- **Problem statement**
All that is needed is a count of the lines in this data that contain the word "Владимирскую".

-------- Exercise input --------

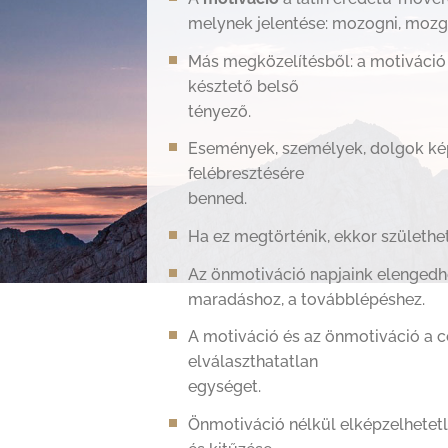
melynek jelentése: mozogni, mozga
Más megközelítésből: a motiváció
késztető belső
tényező.
Események, személyek, dolgok ké
felébresztésére
benned.
Ha ez megtörténik, ekkor születh
Az önmotiváció napjaink elengedhe
maradáshoz, a továbblépéshez.
A motiváció és az önmotiváció a c
elválaszthatatlan
egységet.
Önmotiváció nélkül elképzelhetet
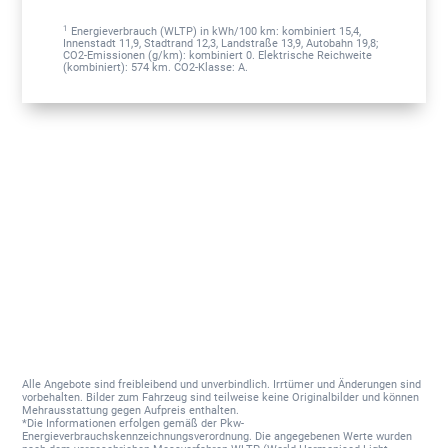
1
Energieverbrauch (WLTP) in kWh/100 km: kombiniert 15,4,
Innenstadt 11,9, Stadtrand 12,3, Landstraße 13,9, Autobahn 19,8;
CO2-Emissionen (g/km): kombiniert 0. Elektrische Reichweite
(kombiniert): 574 km. CO2-Klasse: A.
Alle Angebote sind freibleibend und unverbindlich. Irrtümer und Änderungen sind
vorbehalten. Bilder zum Fahrzeug sind teilweise keine Originalbilder und können
Mehrausstattung gegen Aufpreis enthalten.
*Die Informationen erfolgen gemäß der Pkw-
Energieverbrauchskennzeichnungsverordnung. Die angegebenen Werte wurden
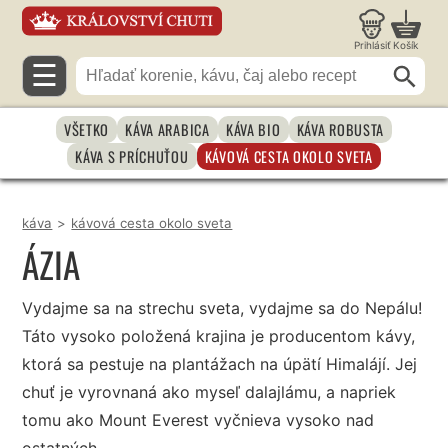
Prihlásiť
Košík
☰
VŠETKO
KÁVA ARABICA
KÁVA BIO
KÁVA ROBUSTA
KÁVA S PRÍCHUŤOU
KÁVOVÁ CESTA OKOLO SVETA
káva
>
kávová cesta okolo sveta
ÁZIA
Vydajme sa na strechu sveta, vydajme sa do Nepálu!
Táto vysoko položená krajina je producentom kávy,
ktorá sa pestuje na plantážach na úpätí Himalájí. Jej
chuť je vyrovnaná ako myseľ dalajlámu, a napriek
tomu ako Mount Everest vyčnieva vysoko nad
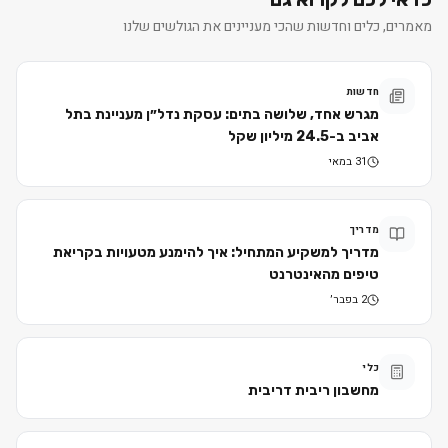
מאמרים, כלים וחדשות שהכי מעניינים את הגולשים שלנו
חדשות
מגרש אחד, שלושה בתים: עסקת נדל״ן מעניינת בתל
אביב ב-24.5 מיליון שקל
31 במאי
מדריך
מדריך למשקיע המתחיל: איך להימנע מטעויות בקריאת
טיפים מהאינטרנט
2 בפבר׳
כלי
מחשבון ריבית דריבית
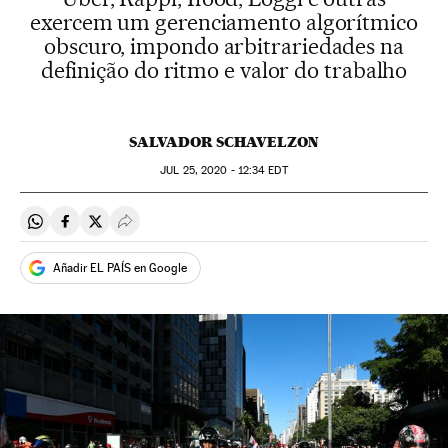
exercem um gerenciamento algorítmico
obscuro, impondo arbitrariedades na
definição do ritmo e valor do trabalho
SALVADOR SCHAVELZON
JUL
25, 2020 - 12:34
EDT
Compartir en Whatsapp
Compartir en Facebook
Compartir en Twitter
Desplegar Redes Sociales
Añadir EL PAÍS en Google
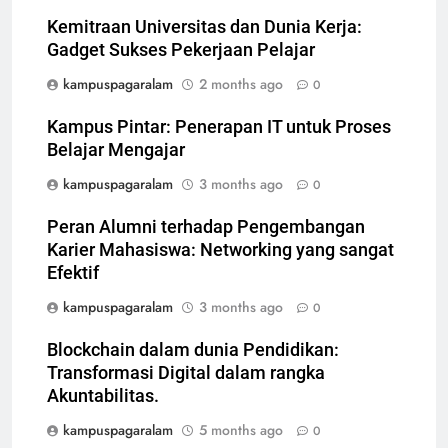
Kemitraan Universitas dan Dunia Kerja:
Gadget Sukses Pekerjaan Pelajar
kampuspagaralam
2 months ago
0
Kampus Pintar: Penerapan IT untuk Proses
Belajar Mengajar
kampuspagaralam
3 months ago
0
Peran Alumni terhadap Pengembangan
Karier Mahasiswa: Networking yang sangat
Efektif
kampuspagaralam
3 months ago
0
Blockchain dalam dunia Pendidikan:
Transformasi Digital dalam rangka
Akuntabilitas.
kampuspagaralam
5 months ago
0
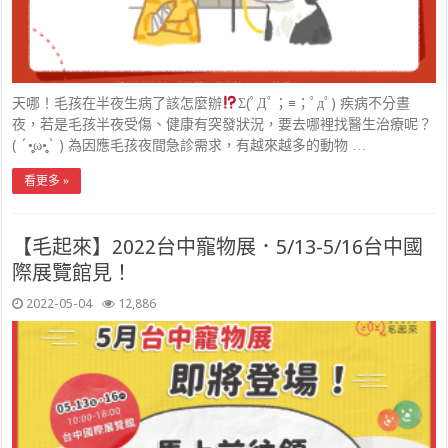
天哪！毛孩在半夜生病了該怎麼辦
Σ(ﾟДﾟ；≡；ﾟдﾟ) 疾病不分晝
夜，若是毛孩半夜受傷、健康有突發狀況，要去哪裡找醫生治療呢？
( ´•̥̥̥ω•̥̥̥` ) 為因應毛孩夜間急診需求，有越來越多的動物 …
看更多 »
【毛起來】2022台中寵物展．5/13-5/16台中國
際展覽館見！
2022-05-04
12,886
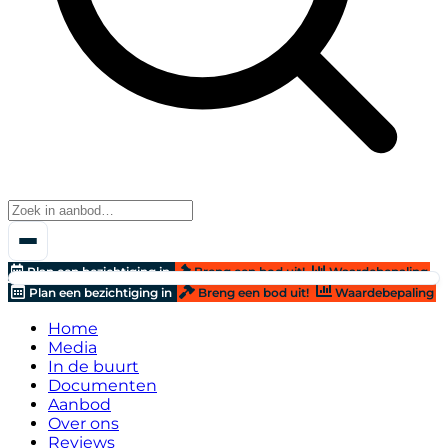
Plan een bezichtiging in
Breng een bod uit!
Waardebepaling
Plan een bezichtiging in
Breng een bod uit!
Waardebepaling
Home
Media
In de buurt
Documenten
Aanbod
Over ons
Reviews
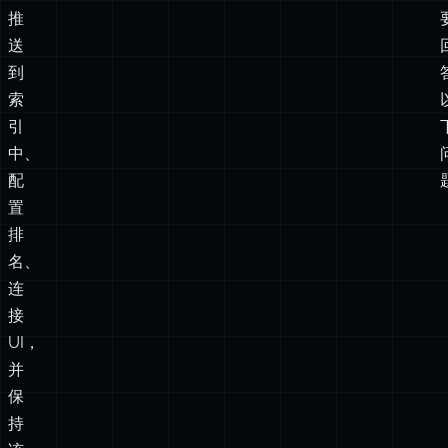
索
引
中、
配
置
排
名、
连
接
UI，
并
保
持
该
系
统
与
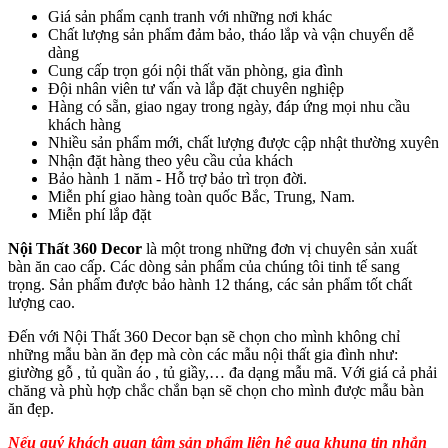
Giá sản phẩm cạnh tranh với những nơi khác
Chất lượng sản phẩm đảm bảo, tháo lắp và vận chuyển dễ
dàng
Cung cấp trọn gói nội thất văn phòng, gia đình
Đội nhân viên tư vấn và lắp đặt chuyên nghiệp
Hàng có sẵn, giao ngay trong ngày, đáp ứng mọi nhu cầu
khách hàng
Nhiều sản phẩm mới, chất lượng được cập nhật thường xuyên
Nhận đặt hàng theo yêu cầu của khách
Bảo hành 1 năm - Hỗ trợ bảo trì trọn đời.
Miễn phí giao hàng toàn quốc Bắc, Trung, Nam.
Miễn phí lắp đặt
Nội Thất 360 Decor
là một trong những đơn vị chuyên sản xuất
bàn ăn cao cấp. Các dòng sản phẩm của chúng tôi tinh tế sang
trọng. Sản phẩm được bảo hành 12 tháng, các sản phẩm tốt chất
lượng cao.
Đến với Nội Thất 360 Decor bạn sẽ chọn cho mình không chỉ
những mẫu bàn ăn đẹp mà còn các mẫu nội thất gia đình như:
giường gỗ , tủ quần áo , tủ giầy,… đa dạng mẫu mã. Với giá cả phải
chăng và phù hợp chắc chắn bạn sẽ chọn cho mình được mẫu bàn
ăn đẹp.
Nếu quý khách quan tâm sản phẩm liên hệ qua khung tin nhắn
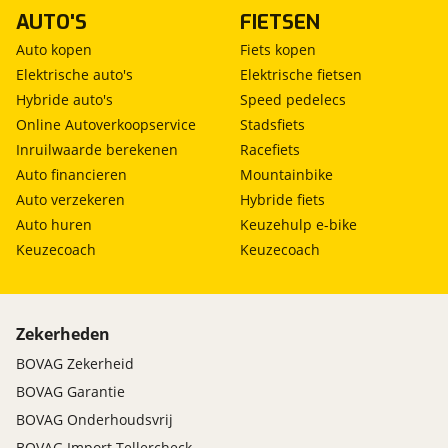
AUTO'S
FIETSEN
Auto kopen
Fiets kopen
Elektrische auto's
Elektrische fietsen
Hybride auto's
Speed pedelecs
Online Autoverkoopservice
Stadsfiets
Inruilwaarde berekenen
Racefiets
Auto financieren
Mountainbike
Auto verzekeren
Hybride fiets
Auto huren
Keuzehulp e-bike
Keuzecoach
Keuzecoach
Zekerheden
BOVAG Zekerheid
BOVAG Garantie
BOVAG Onderhoudsvrij
BOVAG Import Tellercheck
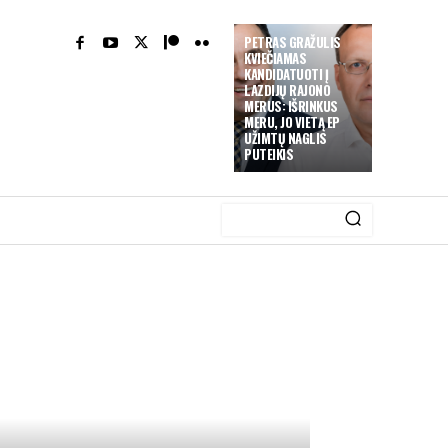
PETRAS GRAŽULIS
KVIEČIAMAS
KANDIDATUOTI Į
LAZDIJŲ RAJONO
MERUS: IŠRINKUS
MERU, JO VIETĄ EP
UŽIMTŲ NAGLIS
PUTEIKIS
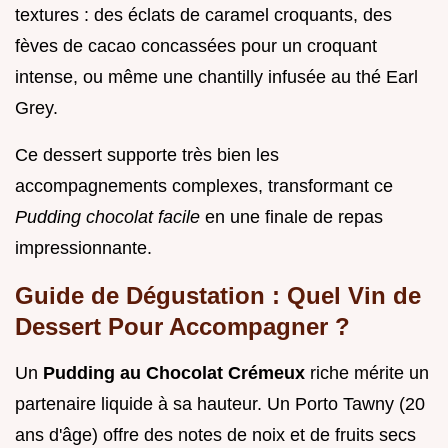
textures : des éclats de caramel croquants, des
fèves de cacao concassées pour un croquant
intense, ou même une chantilly infusée au thé Earl
Grey.
Ce dessert supporte très bien les
accompagnements complexes, transformant ce
Pudding chocolat facile
en une finale de repas
impressionnante.
Guide de Dégustation : Quel Vin de
Dessert Pour Accompagner ?
Un
Pudding au Chocolat Crémeux
riche mérite un
partenaire liquide à sa hauteur. Un Porto Tawny (20
ans d'âge) offre des notes de noix et de fruits secs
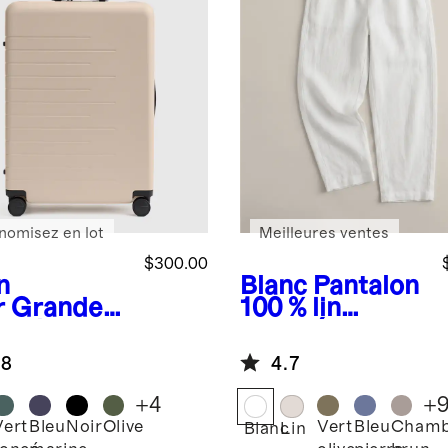
nomisez en lot
Meilleures ventes
$300.00
n
Blanc
Pantalon
r
Grande
100 % lin
se de
européen
te
.8
4.7
ensible
+
4
+
Vert
Bleu
Noir
Olive
Vert
Bleu
Chamb
Blanc
Lin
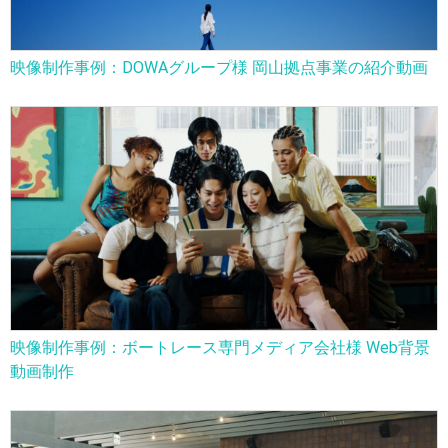
映像制作事例：DOWAグループ様 岡山拠点事業の紹介動画
映像制作事例：ボートレース専門メディア会社様 Web背景
動画制作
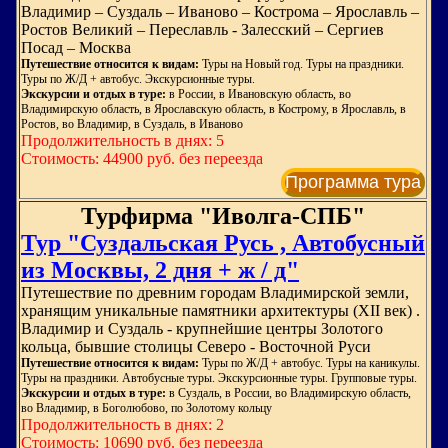
Владимир – Суздаль – Иваново – Кострома – Ярославль –
Ростов Великий – Переславль - Залесский – Сергиев
Посад – Москва
Путешествие относится к видам:
Туры на Новый год. Туры на праздники.
Туры по Ж/Д + автобус. Экскурсионные туры.
Экскурсии и отдых в туре:
в России, в Ивановскую область, во
Владимирскую область, в Ярославскую область, в Кострому, в Ярославль, в
Ростов, во Владимир, в Суздаль, в Иваново
Продолжительность в днях: 5
Стоимость: 44900 руб. без переезда
Программа тура
Турфирма "Иволга-СПБ"
Тур "Суздальская Русь , Автобусный
из Москвы, 2 дня + ж / д"
Путешествие по древним городам Владимирской земли,
хранящим уникальные памятники архитектуры (XII век) .
Владимир и Суздаль - крупнейшие центры Золотого
кольца, бывшие столицы Северо - Восточной Руси
Путешествие относится к видам:
Туры по Ж/Д + автобус. Туры на каникулы.
Туры на праздники. Автобусные туры. Экскурсионные туры. Групповые туры.
Экскурсии и отдых в туре:
в Суздаль, в России, во Владимирскую область,
во Владимир, в Боголюбово, по Золотому кольцу
Продолжительность в днях: 2
Стоимость: 10690 руб. без переезда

--------

- **Solution to this task**
2